QVC adding smartphone shoppers with Zulily purchase
Even as Michael George, CEO of West Chester-based TV and online shopping giant QVC Inc., prepares to start a new channel in France this month, he is planning to spend time in Seattle, home to Zulily Inc., which QVC owner Liberty Interactive Corp. said Monday it had agreed to buy for $2.4 billion in cash and stock.
Even as Michael George, CEO of West Chester-based TV and online shopping giant QVC Inc., prepares to start a new channel in France this month, he is planning to spend time in Seattle, home to Zulily Inc., which QVC owner Liberty Interactive Corp. said Monday it had agreed to buy for $2.4 billion in cash and stock.
Zulily supplies boutique sippy cups, small lots of maternity pants, and thousands more products to smartphone-using mothers in their 20s and 30s.
QVC wants to add Zulily's "millennium moms" to its own base of "35- to 65-year-old women, which Zulily perfectly complements," George said in a Monday afternoon interview, after fielding questions from Zulily software developers and managers.

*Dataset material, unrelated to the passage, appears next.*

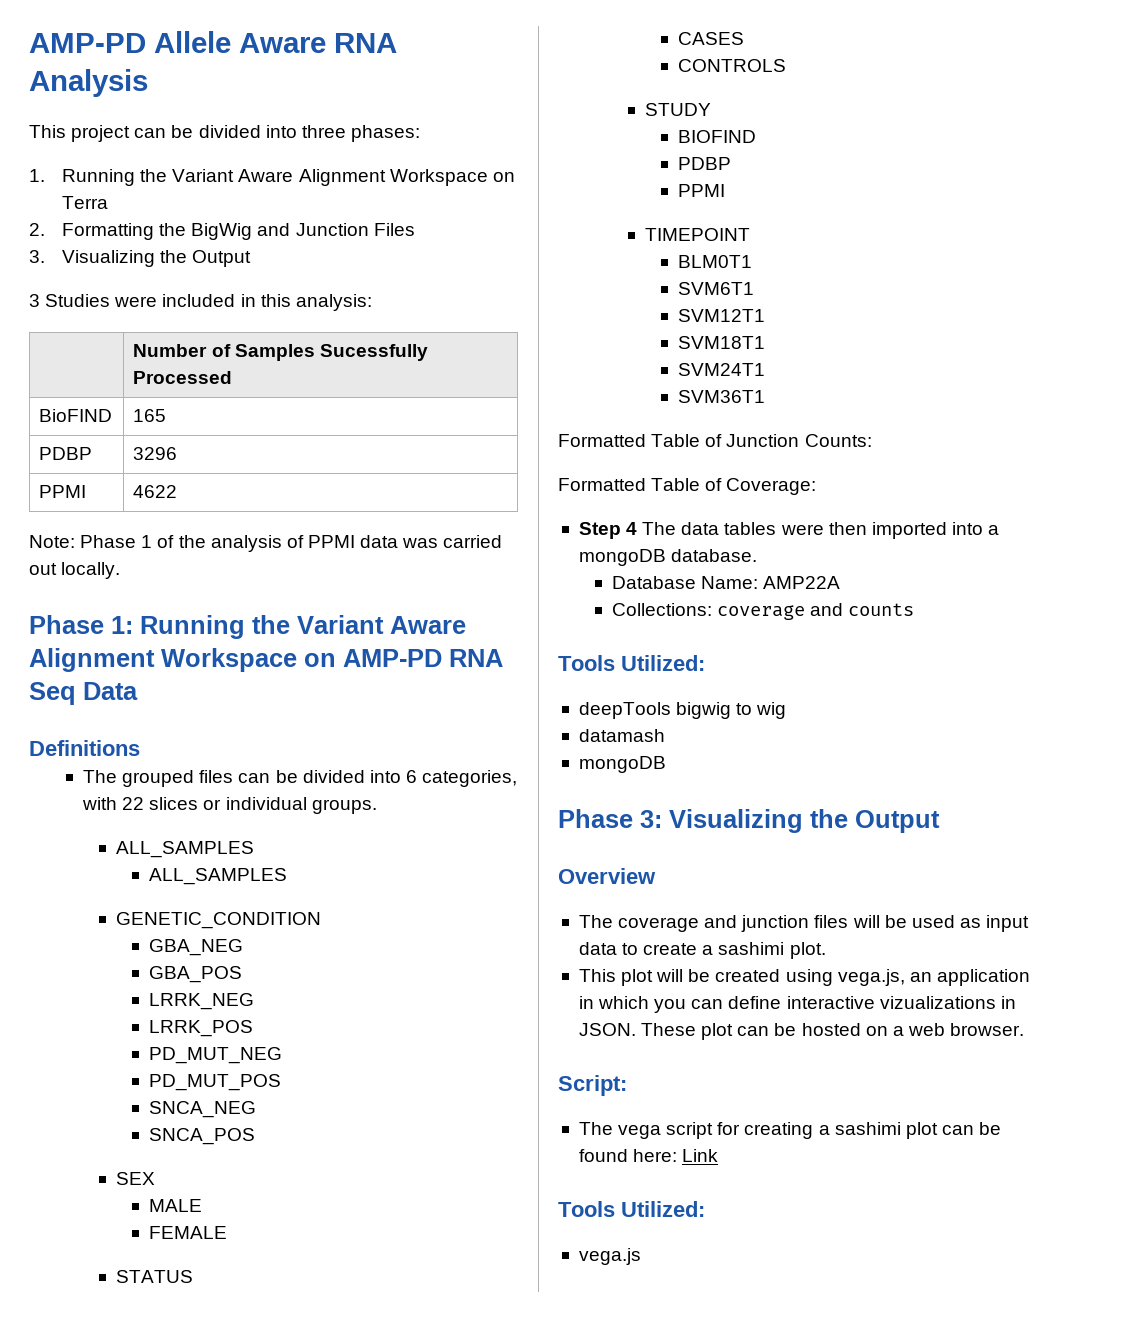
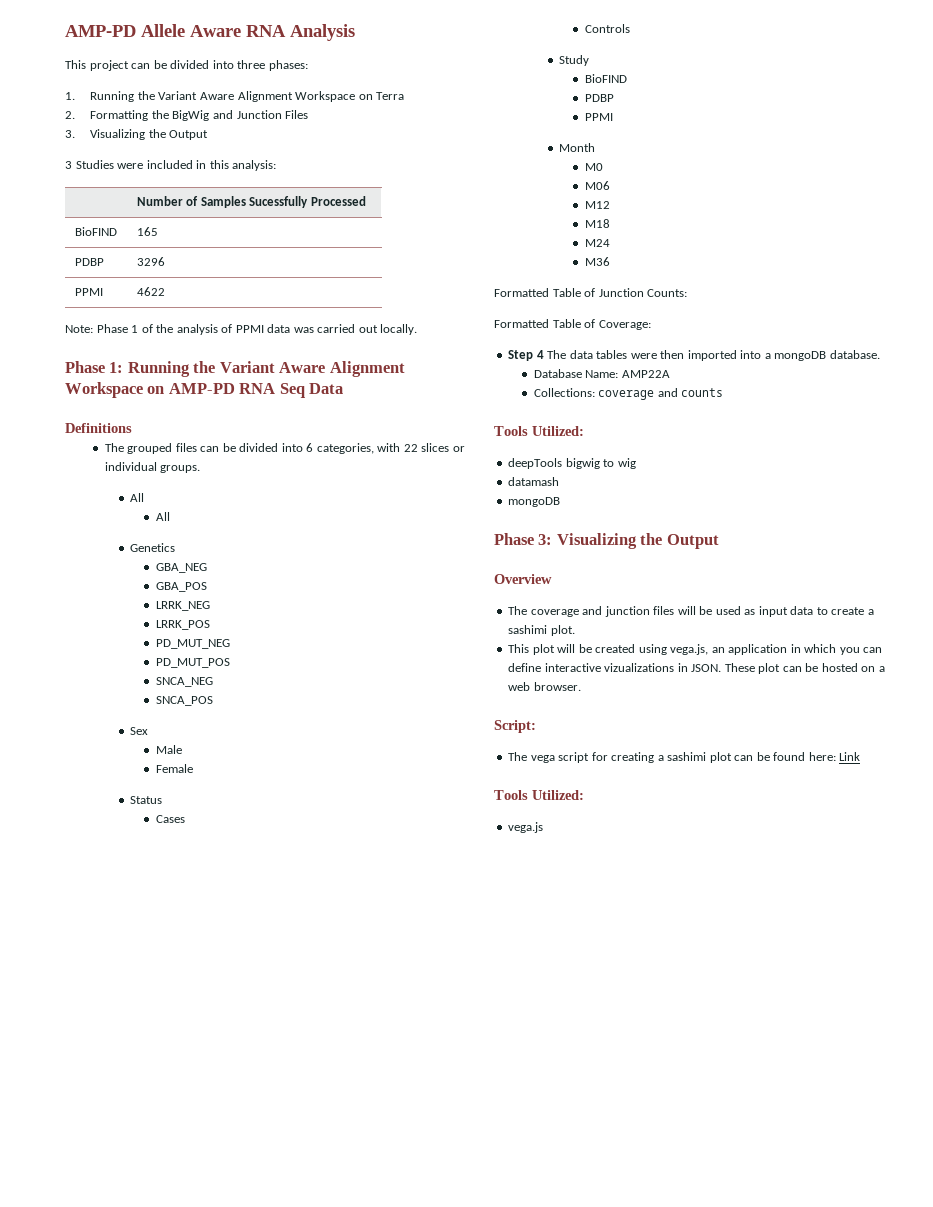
[116,841,255,858] [149,868,288,885] [116,912,322,929] ALL_SAMPLES // ALL_SAMPLES // GENETIC_CONDITION -> [130,493,145,502] [155,512,170,521] [130,543,176,552] All // All // Genetics
[116,1172,156,1185] [149,1199,203,1212] [149,1226,228,1239] [116,1270,194,1283] [678,32,745,45] [678,59,787,72] [645,103,712,116] [678,130,757,143] [678,157,732,170] [678,184,726,197] [645,228,751,241] [678,255,753,268] [678,282,755,295] [678,309,766,322] [678,336,766,349] [678,363,766,376] [678,390,766,403] SEX // MALE // FEMALE // STATUS // CASES // CONTROLS // STUDY // BIOFIND // PDBP // PPMI // TIMEPOINT // BLM0T1 // SVM6T1 // SVM12T1 // SVM18T1 // SVM24T1 // SVM36T1 -> [130,727,149,735] [155,745,182,754] [155,764,193,773] [130,796,163,804] [155,815,185,823] [584,24,630,33] [559,55,590,66] [584,74,627,83] [584,94,614,102] [584,113,613,121] [559,143,596,152] [584,163,603,171] [584,181,610,190] [584,201,610,209] [584,219,610,228] [584,239,610,247] [584,257,610,266] Sex // Male // Female // Status // Cases // Controls // Study // BioFIND // PDBP // PPMI // Month // M0 // M06 // M12 // M18 // M24 // M36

"We have no plans at this point for any meaningful consolidation," said George, who has been promoted to Liberty's top management board, alongside Liberty founder John Malone and chief executive Gregory B. Maffei as part of the deal. "We'll be in a growth and hiring mode here and in Seattle. We will let the two companies operate as they do today."

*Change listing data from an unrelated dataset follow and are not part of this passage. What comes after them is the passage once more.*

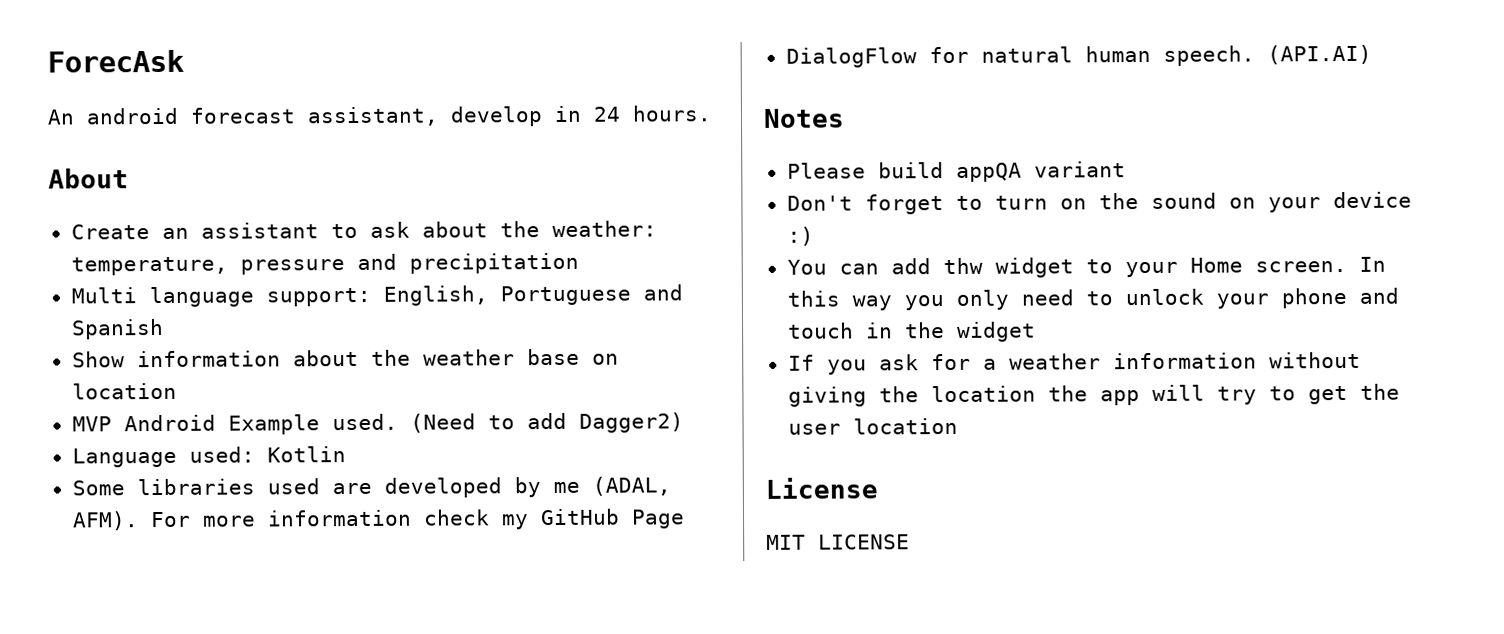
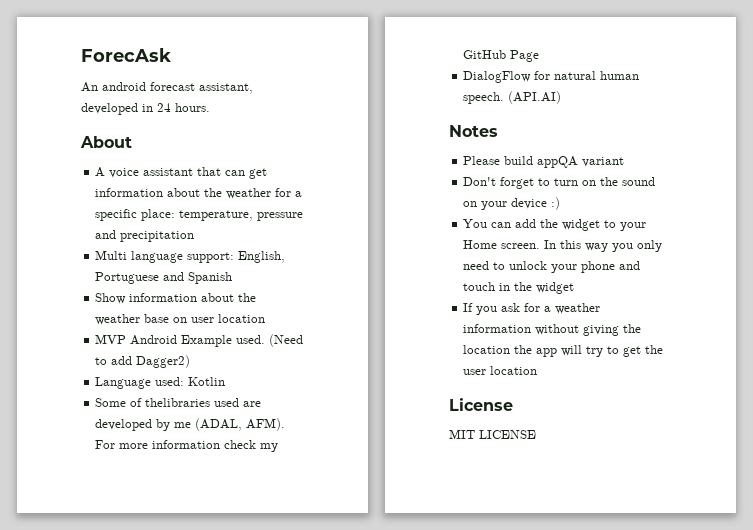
[450,106,543,127] develop -> [81,103,138,115] developed
[70,220,657,240] Create an assistant to ask about the weather: -> [95,167,268,179] [95,188,303,199] [95,209,176,221] A voice assistant that can get information about the weather for a specific place:
(619, 359) none -> [191,317,215,323] user
[136,478,255,496] libraries -> [130,398,211,407] of thelibraries
[942,257,983,275] thw -> [540,219,559,228] the

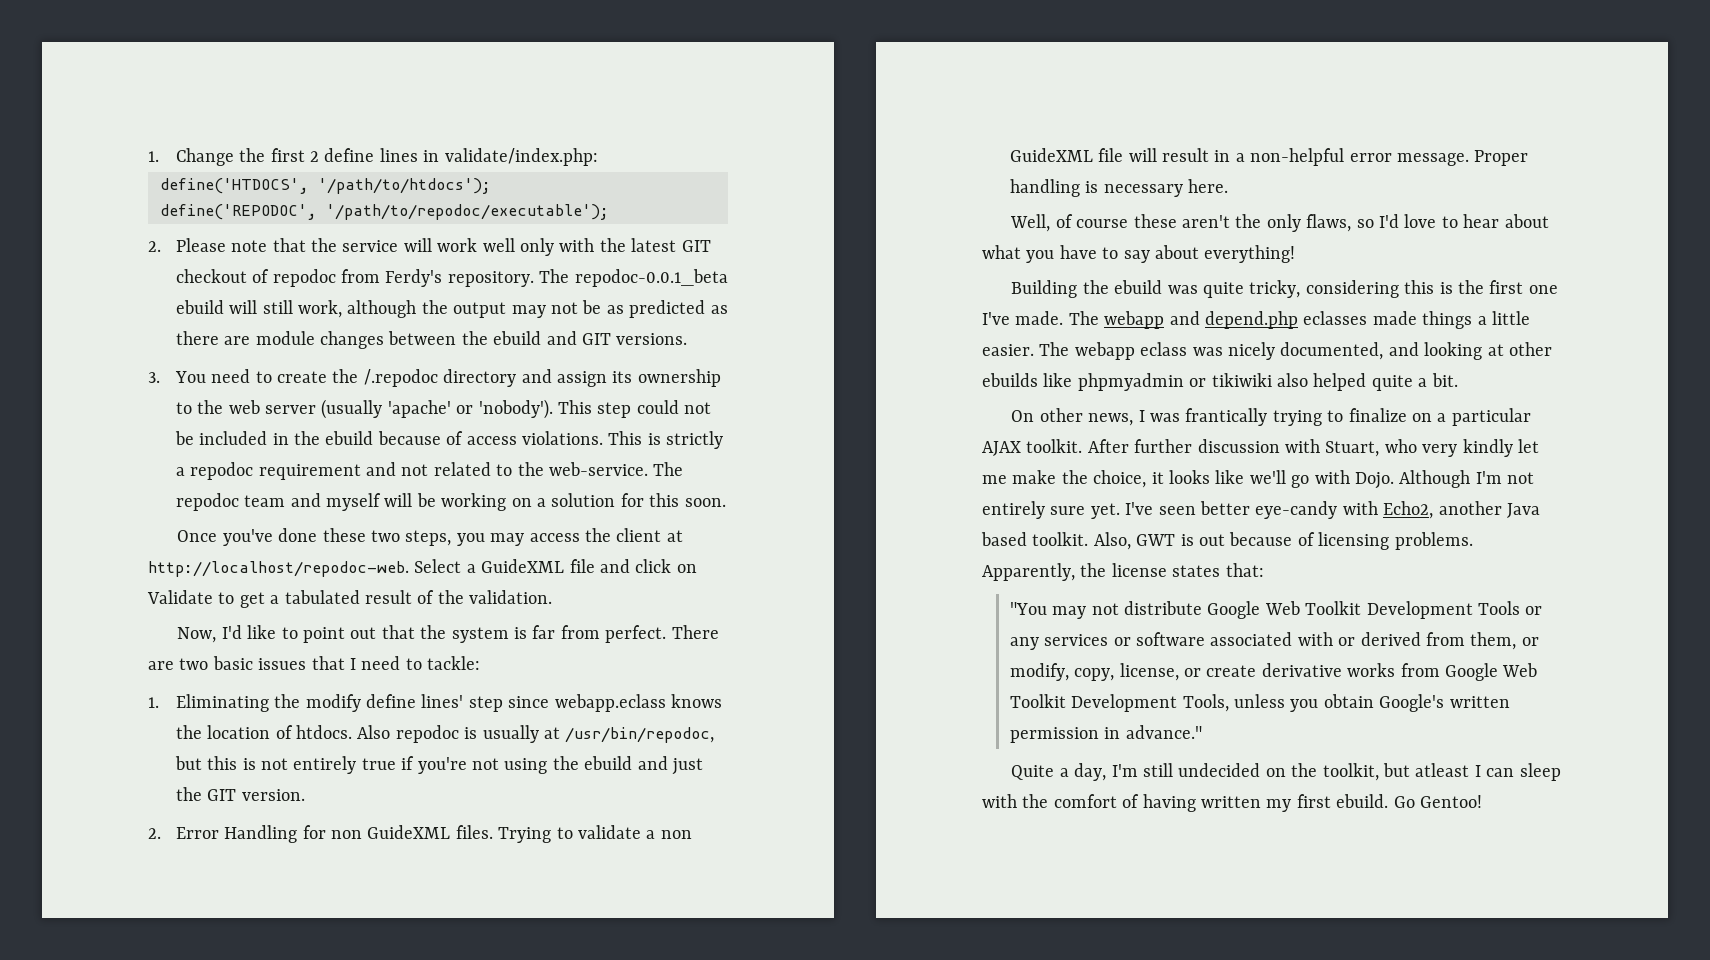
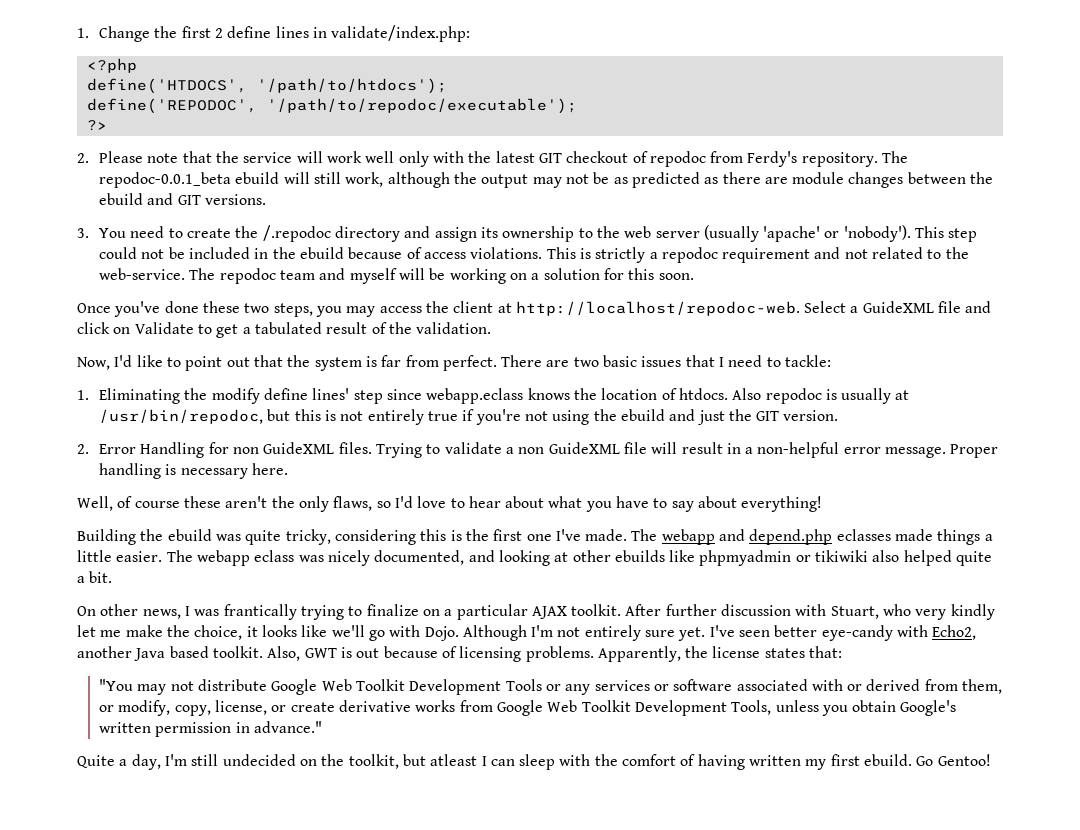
(598, 157) none -> [86,58,137,73] // <?php
(609, 212) none -> [86,120,107,131] // ?>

Both companies' mobile-apps developer groups, for example, will continue to connect iPhones and Android phones to shoppers for their respective businesses.
For Zulily investors, led by China-based Alibaba Group, the sale price works out to a disappointing $18.75 a share, above Zulily's recent trading price but below the $22 a share Zulily collected when it went public amid soaring expectations in 2013, and just a quarter of its peak stock price last year.

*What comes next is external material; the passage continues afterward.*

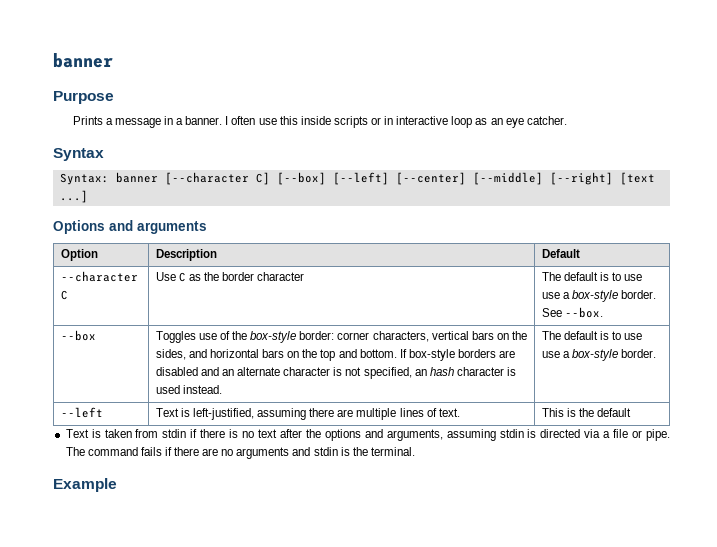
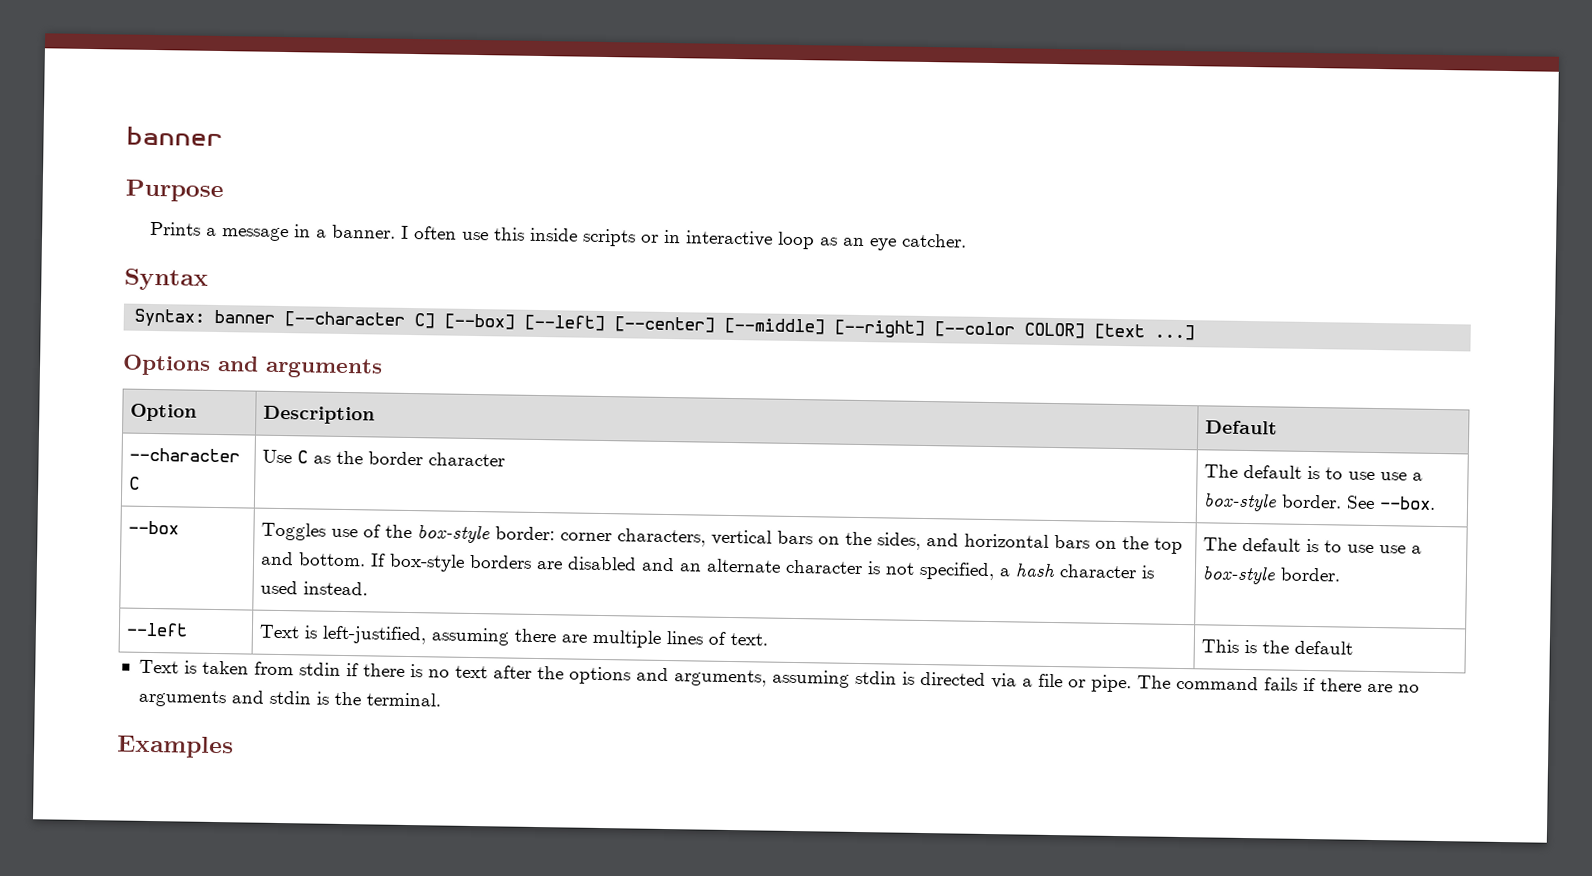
(613, 178) none -> [934,321,1086,339] [--color COLOR]
[414,369,427,376] an -> [999,568,1012,577] a
[53,478,117,492] Example -> [116,735,234,759] Examples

Zulily annual sales topped $1 billion just four years after it was started in 2010, but did not rise fast enough to justify tech investors' superheated hopes that it could become an Amazon-like shopping leader for smartphone users.
As shares fell to more affordable levels, Liberty CEO Maffei called Zulily cofounder Mark Vadon earlier this year, "and we began the dialogue," Maffei told investors in a conference call Monday.
While QVC buyers typically caught the habit as viewers of its home-shopping channels and moved online as desktop computers became ubiquitous, Zulily reaches its typical younger customer tapping her iPhone "when she's in line at Starbucks waiting for her drink," or in the line of cars to pick up her children after school, said Zulily cofounder Darrell Cavens in the conference call.
Only 6 percent of Zulily's customers also shop on QVC, a percentage that QVC wants to boost.
"A large number of our products don't have a [Uniform Product Code bar code] symbol" and can't be purchased in retail store chains, but are boutique products sold mostly online, Cavens told investors. He said Zulily can be a "farm system" for helping QVC users "discover" new products and makers.
Maffei called Zulily "the Internet, younger version of QVC."
"It does feel there's a broader push toward a younger customer" at QVC, retail analyst Matt Nemer at Wells Fargo Securities said during the conference call.
The companies said they will speed sales growth by swapping vendor and customer lists and applying the best practices from each firm. Maffei said higher sales and cost-cutting would enable Liberty to keep buying back shares, propping up its stock price.
A combined QVC and Zulily will deliver more than 230 million merchandise units, worth more than $10 billion, to nearly 20 million customers in 85 countries this year.
QVC and other Liberty Interactive businesses employ about 20,000, including around 2,800 at the company's QVC Studio Park headquarters and other sites near West Chester, and 1,200 warehouse workers in Lancaster County; area employment has been flat for the last decade. Zulily employs about 2,900.